Ash, whose office set the guidelines for, and then blessed, all of the state’s opportunity zones, acknowledged the incongruity of giving tax breaks to draw investment to already-thriving real estate markets. But, he said, municipalities are free to layer their own needs on top of the zones — such as requiring more affordable housing in new projects. He also hopes it will boost projects in parts of the state where development has lagged.
“I wouldn’t throw the baby out with the bath water,” Ash said. “This is an opportunity to bring greater investment to places that need it.”
He was especially hopeful the program might spark more market-rate housing in Massachusetts’ so-called Gateway Cities — older and smaller former industrial cities — many of which have struggled to draw that kind of investment.
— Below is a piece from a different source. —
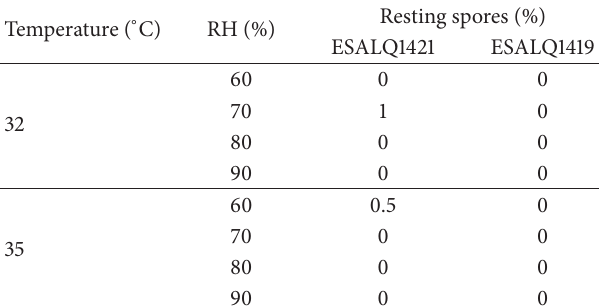
Table 2: Effect of different combinations of abiotic factors (tem- perature and RH) on resting spores produced in N. floridana killed T. evansi by two isolates from Brazil (ESALQ1419 and ESALQ1421).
That could revive their downtowns, he said, and perhaps take some pressure off of Boston’s pricey housing market.
That makes sense to Kyle Warwick. He’s a principal at Redgate, a Boston developer that specializes in housing in “outer urban” neighborhoods. It has built market-rate buildings in Quincy and Chelsea but knows it can be tricky to sell investors on unproven markets. Tax breaks, he said, could help open more doors.
“It will expand the geography a little bit,” he said. “Institutional investors that may not have looked at a community outside of Boston will now look twice.”
That’s the hope, Theodos said — that the program drives investment to places that have long been passed over and sparks projects that help the people who live there.
But once the zones are set, there are few rules governing what they might help pay for. And that makes the early stages of this new program very important.
“A lot of this will depend on what’s selected,” Theodos said. “The kind of places that have a $1 billion project already underway, close to expensive urban markets, I’m skeptical that this will be worth our money.”